I’m on my phone too much during 3 AM feeding sessions, but it’s the only thing keeping me awake. Then I worry I’m modeling bad habits.
The screen time battles are real. “Just 10 more minutes” turns into an hour while I deal with baby stuff. Then I feel like the worst mom ever.
But also? Sometimes Bluey raises my kids for 30 minutes so I can cook dinner without someone hanging on my leg. And that’s okay. I think.
What Actually Gets Me Through
Alright, after all that whining, here’s what actually helps:
I lowered my standards so far they’re basically underground. Clean house? HAHAHA. Matching outfits? We’re doing good if everyone has pants on. Homemade meals? Cereal for dinner is fine sometimes.
I found my mom friend. You know, the one who gets it. Who doesn’t judge when I text her at 11 PM complaining that my kid won’t sleep. Who brings wine when she comes over and doesn’t care that there are toys everywhere.
I take the help. When someone offers to watch the kids, I say yes. When my mom brings groceries, I let her. When my husband offers to do bedtime, I hide upstairs and eat ice cream in peace.
I remember they’re little for such a short time. Even on the worst days, when I’m touched out and overstimulated and ready to sell them to the circus, I try to remember that someday I’ll miss this chaos. Maybe not the diaper blowouts, but the snuggles and the silly questions and the way they smell after baths.

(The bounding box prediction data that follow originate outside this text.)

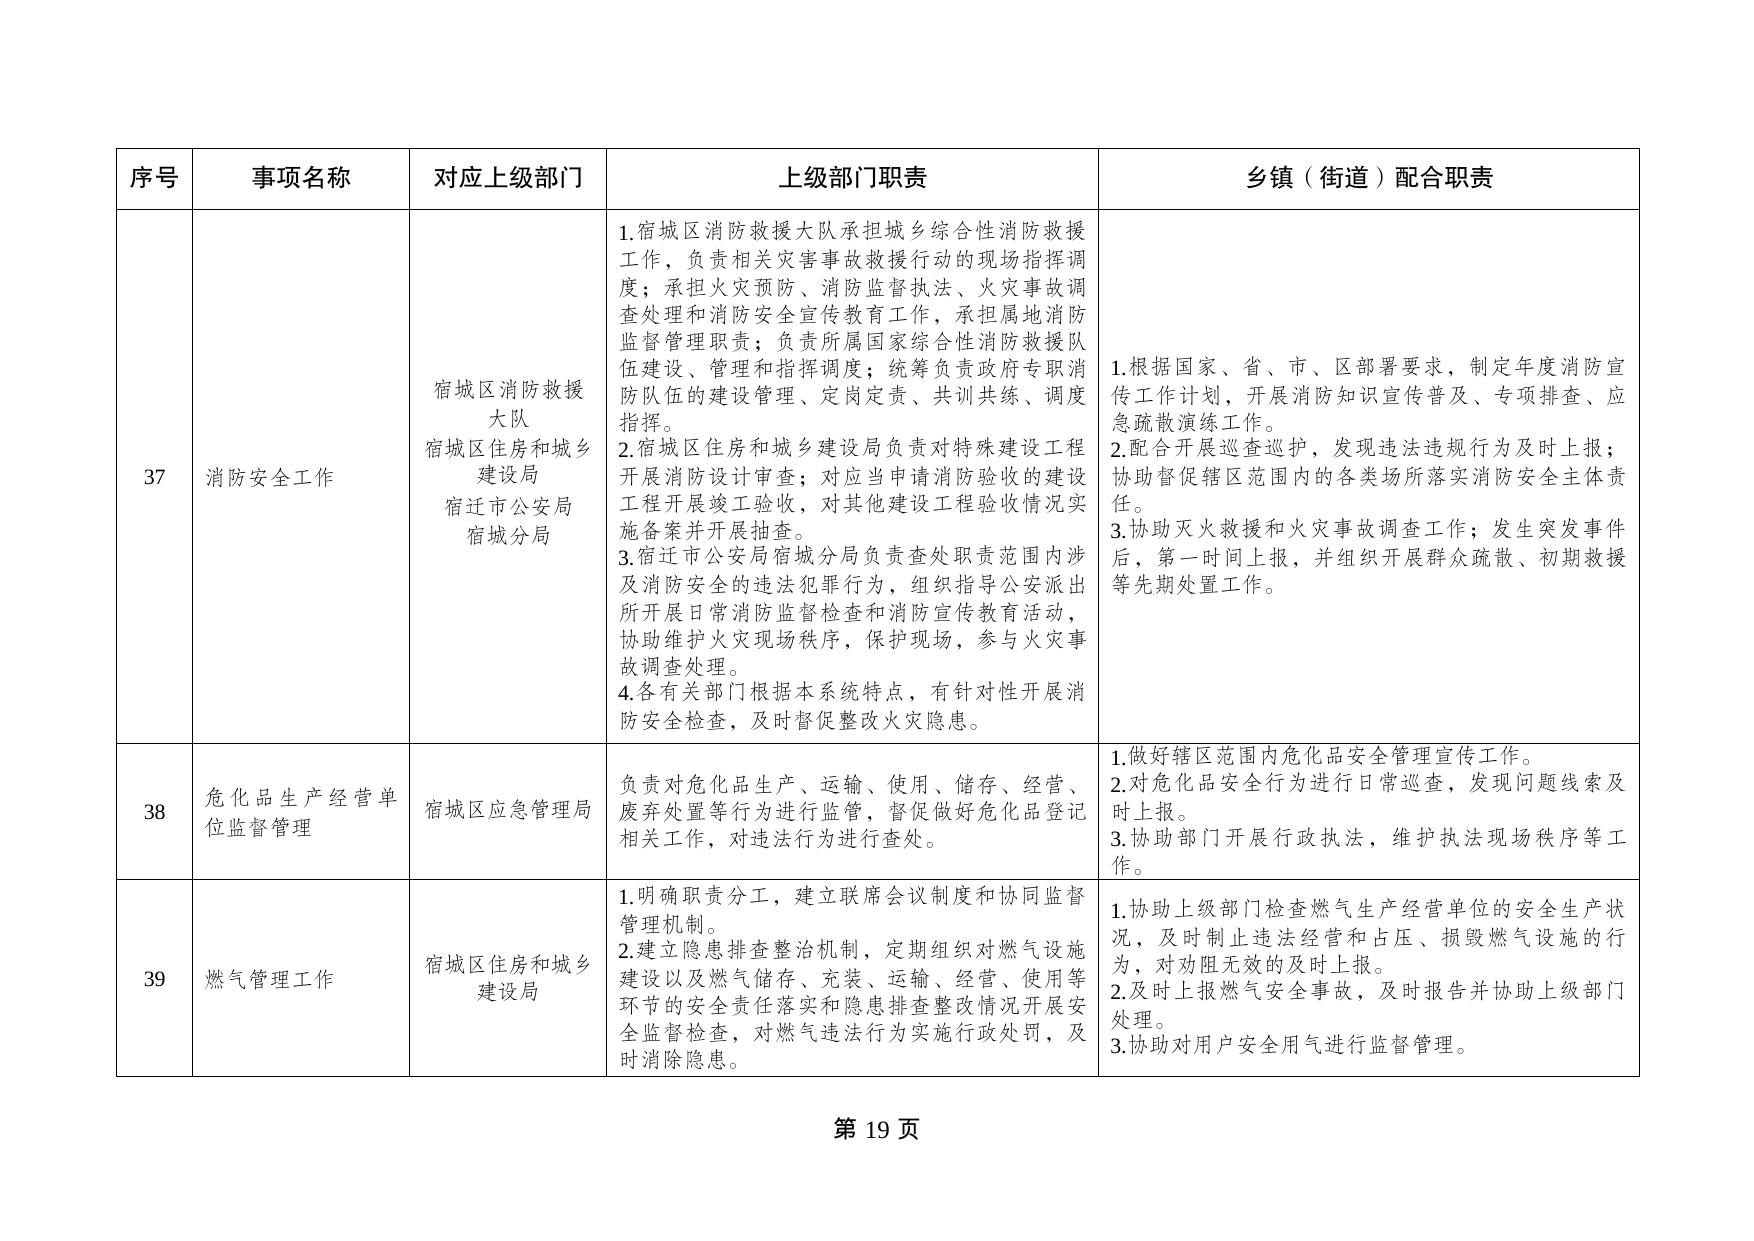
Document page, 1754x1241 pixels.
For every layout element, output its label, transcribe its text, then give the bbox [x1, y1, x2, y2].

table_cell 37 [117, 210, 192, 743]
table_cell 38 [117, 744, 192, 879]
table_cell 39 [117, 880, 192, 1076]
table_cell 燃气管理工作 [193, 880, 409, 1076]
table_cell 1.做好辖区范围内危化品安全管理宣传工作。 2.对危化品安全行为进行日常巡查，发现问题线索及时上报。 3.协助部门开展行政执法，维护执法现场秩序等工作。 [1099, 744, 1639, 879]
table_header 上级部门职责 [607, 149, 1098, 209]
table_cell 1.协助上级部门检查燃气生产经营单位的安全生产状况，及时制止违法经营和占压、损毁燃气设施的行为，对劝阻无效的及时上报。 2.及时上报燃气安全事故，及时报告并协助上级部门处理。 3.协助对用户安全用气进行监督管理。 [1099, 880, 1639, 1076]
table_cell 宿城区消防救援大队 宿城区住房和城乡建设局 宿迁市公安局 宿城分局 [410, 210, 606, 743]
table_header 对应上级部门 [410, 149, 606, 209]
table_header 序号 [117, 149, 192, 209]
table_cell 1.明确职责分工，建立联席会议制度和协同监督管理机制。 2.建立隐患排查整治机制，定期组织对燃气设施建设以及燃气储存、充装、运输、经营、使用等环节的安全责任落实和隐患排查整改情况开展安全监督检查，对燃气违法行为实施行政处罚，及时消除隐患。 [607, 880, 1098, 1076]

I give myself credit. I’m keeping small humans alive and mostly happy. I’m teaching them to be good people. Some days that’s all I’ve got, and it has to be enough.
The Real Truth
Every mom struggles. The Instagram mom, the Pinterest mom, the mom who looks like she has it all figured out – we’re all just winging it and hoping we don’t screw up our kids too badly.
Some days are harder than others. Some phases are worse than others. Right now, with a baby and a school-aged kid, I’m in the thick of it. I’m tired and overwhelmed and probably forgetting something important right now.
But watching Jared learn to ride his bike, hearing Maddie’s first laugh, getting those unexpected hugs when you need them most – it’s worth it. Even on the days when it doesn’t feel like it.
So if you’re reading this while hiding in your car eating candy you don’t want to share, you’re not alone. If you cried at the grocery store today because they were out of the specific brand of nuggets your kid will eat, I get it. If you haven’t showered in three days and you’re wearing yesterday’s shirt, welcome to the club.
We’re all just doing our best with what we’ve got. Some days our best looks like keeping everyone fed and alive. Other days we might even manage to brush our teeth before noon.
Either way, we’re enough. Even when it doesn’t feel like it.
Now excuse me while I go convince Jared that yes, he does need to wear underwear to school, and figure out why Maddie is making that face. The glamorous life continues…
PS – If you made it to the end of this, you deserve a medal. Or at least a coffee. Definitely coffee.